Johnny Mullins, 21, faces a charge of second-degree arson for a blaze in Letcher County, Jenkins Police Chief James Stephens told The Associated Press on Friday. The Jenkins Police Department could not be reached by NBC News on Saturday.
Mullins posted selfie videos on Facebook that were recorded in front of various fires, Stephens said. He called them "Weather Outlook" segments and got 2,900 views on his final video, posted on Nov. 6, in which he warned eastern Kentucky residents, "Be extremely careful if you're out there," according to Stephens.
Mullins was charged earlier this week after he told police he started the fire "because he enjoyed the attention he got from the Facebook stuff," Stephens told the AP.

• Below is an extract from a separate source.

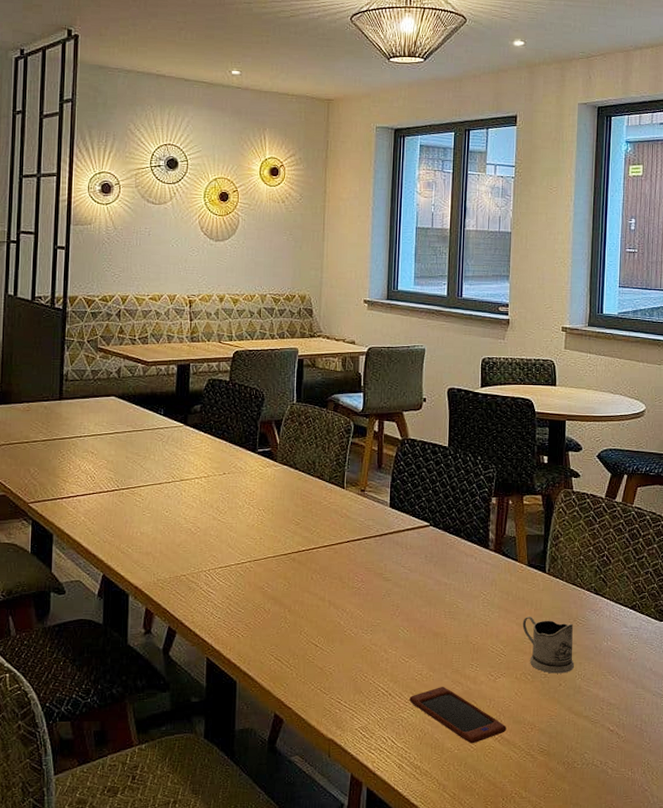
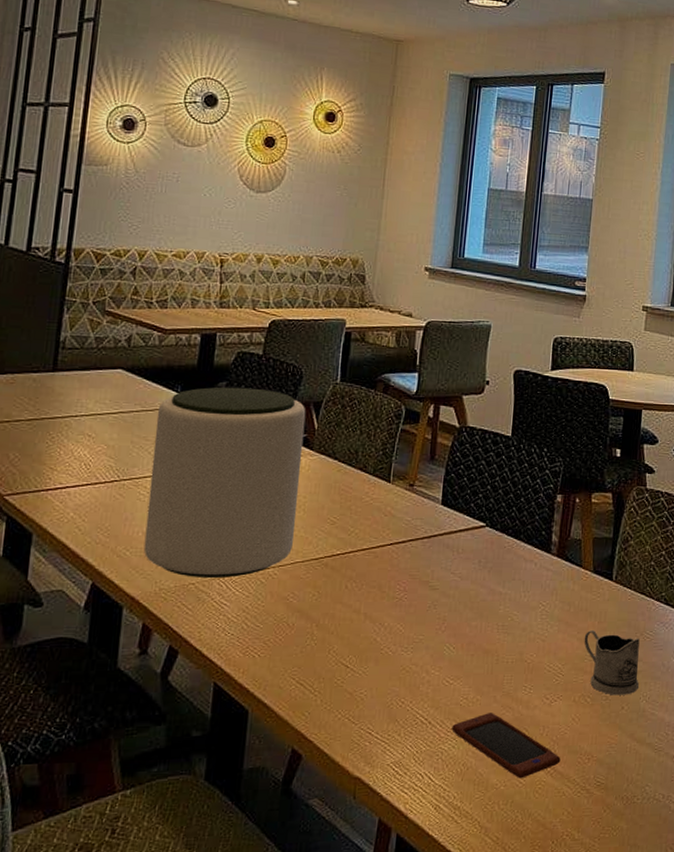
plant pot: none [142,409,269,570] -> present [143,387,306,577]

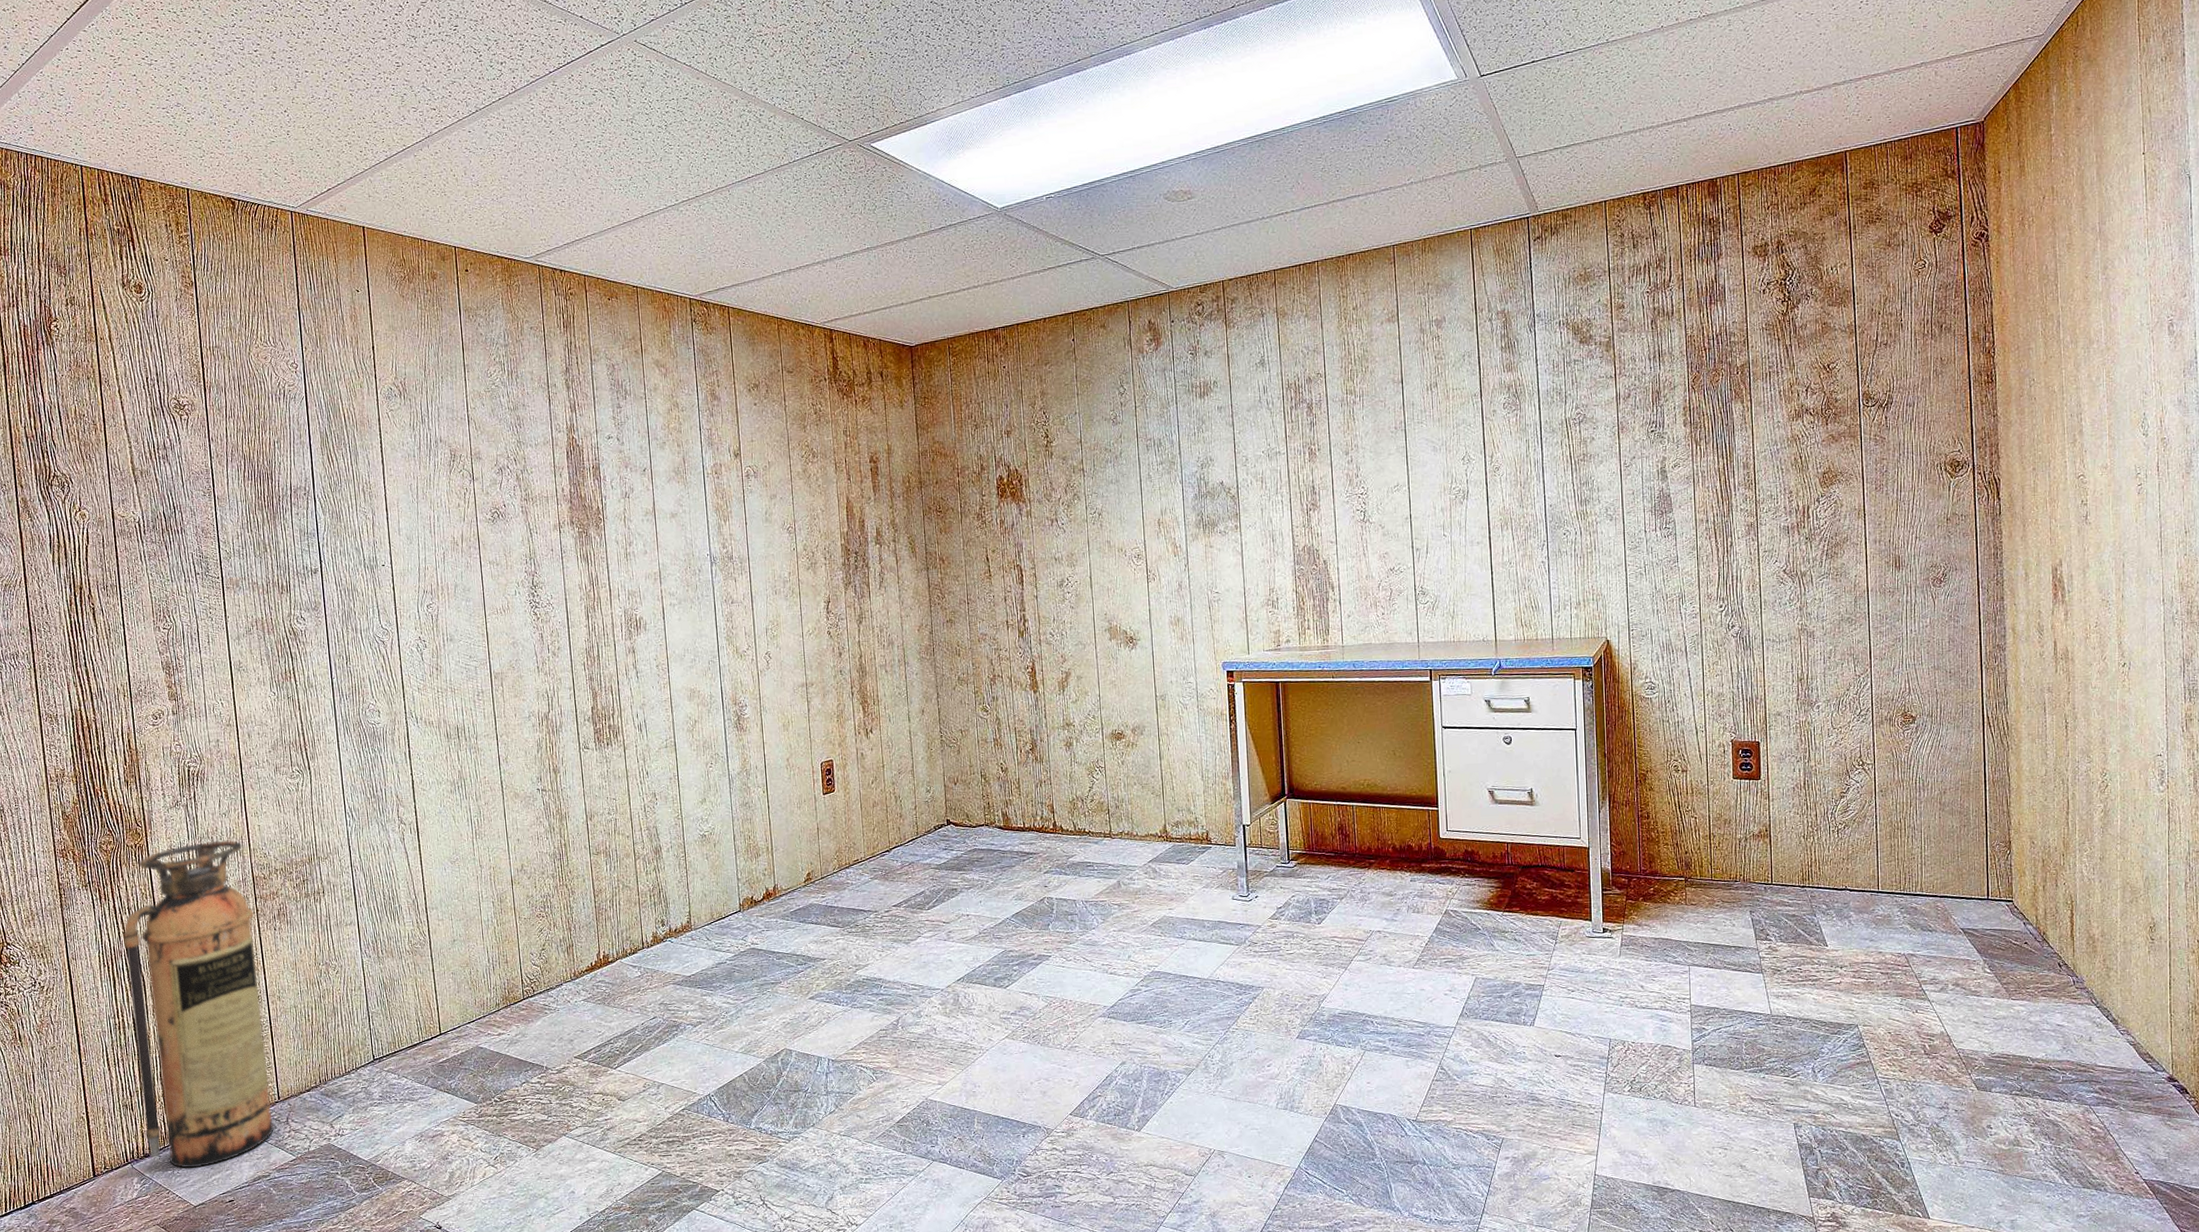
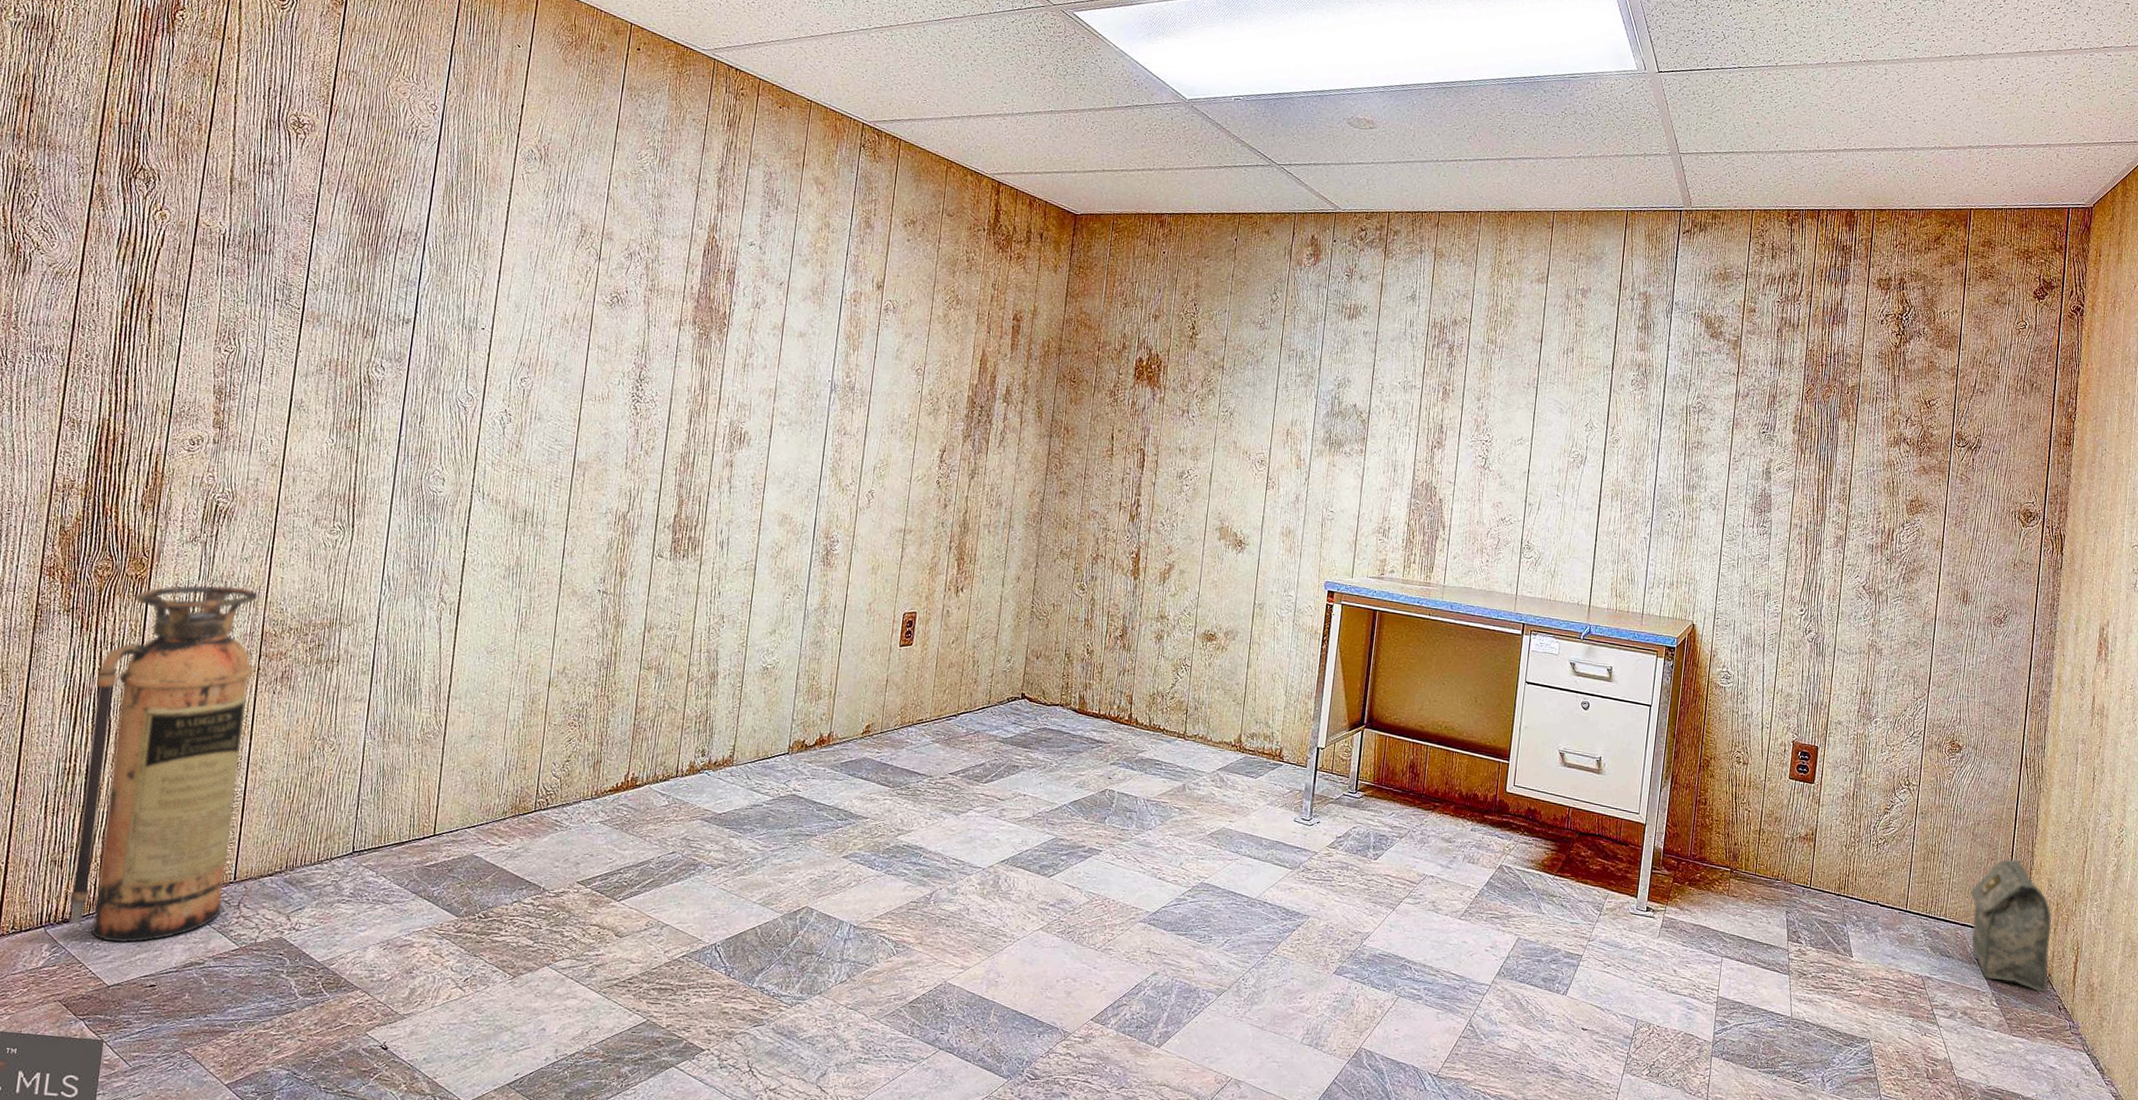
bag: none [1945,822,2043,951] -> present [1970,859,2052,992]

“It’s really too bad because he’s not a bad kid — he’s just misguided,” Stephens said. “He didn’t realize how much danger he was putting other people in.”
At least 30 wildfires have ignited across the Southeast since Nov. 4, according to The Weather Channel.
More than 5,000 firefighters from across the nation are assisting to put them out. In Tennessee, one firefighter was hospitalized with carbon monoxide poisoning after battling a blaze in White County.
Elsewhere in Kentucky, a teenager in Harlan County was also arrested for arson this week, and in Tennessee, a man was charged with setting fires and vandalism that caused more than $250,000 in damage outside Chattanooga.
Authorities in North Carolina and Georgia believe the fires there were started by arsonists as well, but have not made any arrests.
Fires in northeast Georgia's Rabun County forced the evacuation Friday of residents in more than two dozen homes, with residents of another 25 to 40 homes being told to flee Saturday.
Andy Beck, a dispatcher for the Rabun County Sheriff's Office, told NBC News that investigators are still looking for a tan-colored SUV seen Wednesday near the scene of several roadside fires they believe were intentionally set.